***** Listed records *****
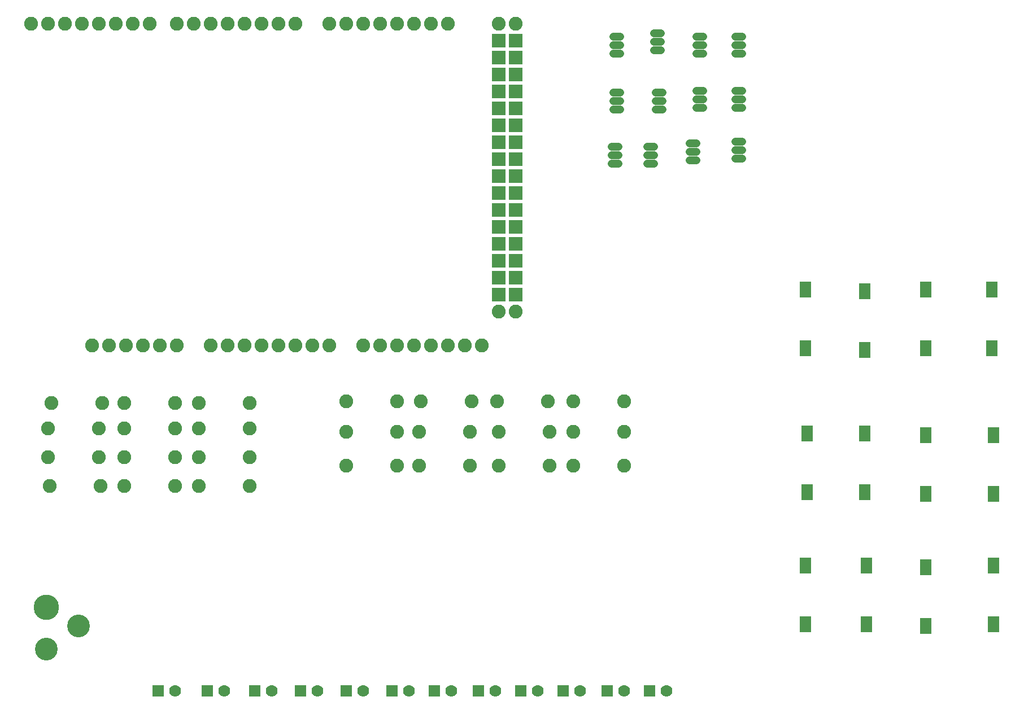
<source format=gts>
G04 ---------------------------- Layer name :TOP SOLDER LAYER*
G04 EasyEDA v5.4.11, Sat, 12 May 2018 19:29:08 GMT*
G04 dca06a4066c74d719eec436680ae0180*
G04 Gerber Generator version 0.2*
G04 Scale: 100 percent, Rotated: No, Reflected: No *
G04 Dimensions in inches *
G04 leading zeros omitted , absolute positions ,2 integer and 4 decimal *
%FSLAX24Y24*%
%MOIN*%
G90*
G70D02*

%ADD13R,0.068000X0.098000*%
%ADD14C,0.082000*%
%ADD15R,0.070000X0.070000*%
%ADD16C,0.070000*%
%ADD17C,0.149700*%
%ADD18C,0.134000*%
%ADD19R,0.082000X0.082000*%
%ADD20C,0.047370*%

%LPD*%
G54D20*
G01X36846Y40450D02*
G01X36453Y40450D01*
G01X36846Y39950D02*
G01X36453Y39950D01*
G01X36846Y39450D02*
G01X36453Y39450D01*
G01X39246Y40650D02*
G01X38853Y40650D01*
G01X39246Y40150D02*
G01X38853Y40150D01*
G01X39246Y39650D02*
G01X38853Y39650D01*
G01X41746Y40450D02*
G01X41353Y40450D01*
G01X41746Y39950D02*
G01X41353Y39950D01*
G01X41746Y39450D02*
G01X41353Y39450D01*
G01X36846Y37150D02*
G01X36453Y37150D01*
G01X36846Y36650D02*
G01X36453Y36650D01*
G01X36846Y36150D02*
G01X36453Y36150D01*
G01X39346Y37150D02*
G01X38953Y37150D01*
G01X39346Y36650D02*
G01X38953Y36650D01*
G01X39346Y36150D02*
G01X38953Y36150D01*
G01X41746Y37250D02*
G01X41353Y37250D01*
G01X41746Y36750D02*
G01X41353Y36750D01*
G01X41746Y36250D02*
G01X41353Y36250D01*
G01X44046Y37250D02*
G01X43653Y37250D01*
G01X44046Y36750D02*
G01X43653Y36750D01*
G01X44046Y36250D02*
G01X43653Y36250D01*
G01X44046Y34250D02*
G01X43653Y34250D01*
G01X44046Y33750D02*
G01X43653Y33750D01*
G01X44046Y33250D02*
G01X43653Y33250D01*
G01X41346Y34150D02*
G01X40953Y34150D01*
G01X41346Y33650D02*
G01X40953Y33650D01*
G01X41346Y33150D02*
G01X40953Y33150D01*
G01X36746Y33950D02*
G01X36353Y33950D01*
G01X36746Y33450D02*
G01X36353Y33450D01*
G01X36746Y32950D02*
G01X36353Y32950D01*
G01X44046Y40450D02*
G01X43653Y40450D01*
G01X44046Y39950D02*
G01X43653Y39950D01*
G01X44046Y39450D02*
G01X43653Y39450D01*
G01X38846Y33950D02*
G01X38453Y33950D01*
G01X38846Y33450D02*
G01X38453Y33450D01*
G01X38846Y32950D02*
G01X38453Y32950D01*
G54D14*
G01X20700Y18900D03*
G01X23700Y18900D03*
G01X25100Y18900D03*
G01X28100Y18900D03*
G01X29600Y18900D03*
G01X32600Y18900D03*
G01X34100Y18900D03*
G01X37100Y18900D03*
G01X20700Y17100D03*
G01X23700Y17100D03*
G01X25000Y17100D03*
G01X28000Y17100D03*
G01X29700Y17100D03*
G01X32700Y17100D03*
G01X34100Y17100D03*
G01X37100Y17100D03*
G01X20700Y15100D03*
G01X23700Y15100D03*
G01X25000Y15100D03*
G01X28000Y15100D03*
G01X29700Y15100D03*
G01X32700Y15100D03*
G01X34100Y15100D03*
G01X37100Y15100D03*
G54D13*
G01X47800Y25500D03*
G01X47800Y22055D03*
G54D14*
G01X3300Y18800D03*
G01X6300Y18800D03*
G01X3100Y17300D03*
G01X6100Y17300D03*
G01X3100Y15600D03*
G01X6100Y15600D03*
G01X3200Y13900D03*
G01X6200Y13900D03*
G01X7600Y18800D03*
G01X10600Y18800D03*
G01X7600Y17300D03*
G01X10600Y17300D03*
G01X7600Y15600D03*
G01X10600Y15600D03*
G01X7600Y13900D03*
G01X10600Y13900D03*
G01X12000Y18800D03*
G01X15000Y18800D03*
G01X12000Y17300D03*
G01X15000Y17300D03*
G54D15*
G01X9600Y1800D03*
G54D16*
G01X10600Y1800D03*
G54D15*
G01X12500Y1800D03*
G54D16*
G01X13500Y1800D03*
G54D15*
G01X15300Y1800D03*
G54D16*
G01X16300Y1800D03*
G54D15*
G01X20700Y1800D03*
G54D16*
G01X21700Y1800D03*
G54D15*
G01X23400Y1800D03*
G54D16*
G01X24400Y1800D03*
G54D15*
G01X25900Y1800D03*
G54D16*
G01X26900Y1800D03*
G54D15*
G01X28500Y1800D03*
G54D16*
G01X29500Y1800D03*
G54D15*
G01X31000Y1800D03*
G54D16*
G01X32000Y1800D03*
G54D15*
G01X33500Y1800D03*
G54D16*
G01X34500Y1800D03*
G54D15*
G01X36100Y1800D03*
G54D16*
G01X37100Y1800D03*
G54D15*
G01X38600Y1800D03*
G54D16*
G01X39600Y1800D03*
G54D14*
G01X12000Y13900D03*
G01X15000Y13900D03*
G54D13*
G01X51300Y25400D03*
G01X51300Y21955D03*
G01X54900Y25500D03*
G01X54900Y22055D03*
G01X58800Y25500D03*
G01X58800Y22055D03*
G01X47900Y17000D03*
G01X47900Y13555D03*
G01X51300Y17000D03*
G01X51300Y13555D03*
G01X54900Y16900D03*
G01X54900Y13455D03*
G01X58900Y16900D03*
G01X58900Y13455D03*
G01X47800Y9200D03*
G01X47800Y5755D03*
G01X51400Y9200D03*
G01X51400Y5755D03*
G01X54900Y9100D03*
G01X54900Y5655D03*
G01X58900Y9200D03*
G01X58900Y5755D03*
G54D14*
G01X12000Y15600D03*
G01X15000Y15600D03*
G54D15*
G01X18000Y1800D03*
G54D16*
G01X19000Y1800D03*
G54D17*
G01X3000Y6750D03*
G54D18*
G01X3000Y4290D03*
G01X4889Y5630D03*
G54D14*
G01X22700Y22200D03*
G01X23700Y22200D03*
G01X24700Y22200D03*
G01X25700Y22200D03*
G01X26700Y22200D03*
G01X27700Y22200D03*
G01X28700Y22200D03*
G01X21700Y22200D03*
G01X20700Y41200D03*
G01X21700Y41200D03*
G01X22700Y41200D03*
G01X23700Y41200D03*
G01X24700Y41200D03*
G01X25700Y41200D03*
G01X26700Y41200D03*
G01X19700Y41200D03*
G01X13700Y22200D03*
G01X14700Y22200D03*
G01X15700Y22200D03*
G01X16700Y22200D03*
G01X17700Y22200D03*
G01X18700Y22200D03*
G01X19700Y22200D03*
G01X12700Y22200D03*
G01X11700Y41200D03*
G01X12700Y41200D03*
G01X13700Y41200D03*
G01X14700Y41200D03*
G01X15700Y41200D03*
G01X16700Y41200D03*
G01X17700Y41200D03*
G01X10700Y41200D03*
G01X3100Y41200D03*
G01X4100Y41200D03*
G01X5100Y41200D03*
G01X6100Y41200D03*
G01X7100Y41200D03*
G01X8100Y41200D03*
G01X9100Y41200D03*
G01X2100Y41200D03*
G54D19*
G01X30700Y33200D03*
G01X29700Y33200D03*
G01X30700Y34200D03*
G01X29700Y34200D03*
G01X30700Y35200D03*
G01X29700Y35200D03*
G01X30700Y36200D03*
G01X29700Y36200D03*
G01X30700Y37200D03*
G01X29700Y37200D03*
G01X30700Y38200D03*
G01X29700Y38200D03*
G01X30700Y39200D03*
G01X29700Y39200D03*
G01X30700Y40200D03*
G01X29700Y40200D03*
G01X30700Y25200D03*
G01X29700Y25200D03*
G01X30700Y26200D03*
G01X29700Y26200D03*
G01X30700Y27200D03*
G01X29700Y27200D03*
G01X30700Y28200D03*
G01X29700Y28200D03*
G01X30700Y29200D03*
G01X29700Y29200D03*
G01X30700Y30200D03*
G01X29700Y30200D03*
G01X30700Y31200D03*
G01X29700Y31200D03*
G01X30700Y32200D03*
G01X29700Y32200D03*
G54D14*
G01X29700Y24200D03*
G01X30700Y24200D03*
G01X29700Y41200D03*
G01X30700Y41200D03*
G01X5700Y22200D03*
G01X6700Y22200D03*
G01X7700Y22200D03*
G01X8700Y22200D03*
G01X9700Y22200D03*
G01X10700Y22200D03*
M00*
M02*

</source>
*****
Work request: Output the lines above exactly, but only those between the line holding "G01X44046Y33750D02*" and the line holding "G01X37100Y15100D03*", inclusive.

Reply to the task:
G01X44046Y33750D02*
G01X43653Y33750D01*
G01X44046Y33250D02*
G01X43653Y33250D01*
G01X41346Y34150D02*
G01X40953Y34150D01*
G01X41346Y33650D02*
G01X40953Y33650D01*
G01X41346Y33150D02*
G01X40953Y33150D01*
G01X36746Y33950D02*
G01X36353Y33950D01*
G01X36746Y33450D02*
G01X36353Y33450D01*
G01X36746Y32950D02*
G01X36353Y32950D01*
G01X44046Y40450D02*
G01X43653Y40450D01*
G01X44046Y39950D02*
G01X43653Y39950D01*
G01X44046Y39450D02*
G01X43653Y39450D01*
G01X38846Y33950D02*
G01X38453Y33950D01*
G01X38846Y33450D02*
G01X38453Y33450D01*
G01X38846Y32950D02*
G01X38453Y32950D01*
G54D14*
G01X20700Y18900D03*
G01X23700Y18900D03*
G01X25100Y18900D03*
G01X28100Y18900D03*
G01X29600Y18900D03*
G01X32600Y18900D03*
G01X34100Y18900D03*
G01X37100Y18900D03*
G01X20700Y17100D03*
G01X23700Y17100D03*
G01X25000Y17100D03*
G01X28000Y17100D03*
G01X29700Y17100D03*
G01X32700Y17100D03*
G01X34100Y17100D03*
G01X37100Y17100D03*
G01X20700Y15100D03*
G01X23700Y15100D03*
G01X25000Y15100D03*
G01X28000Y15100D03*
G01X29700Y15100D03*
G01X32700Y15100D03*
G01X34100Y15100D03*
G01X37100Y15100D03*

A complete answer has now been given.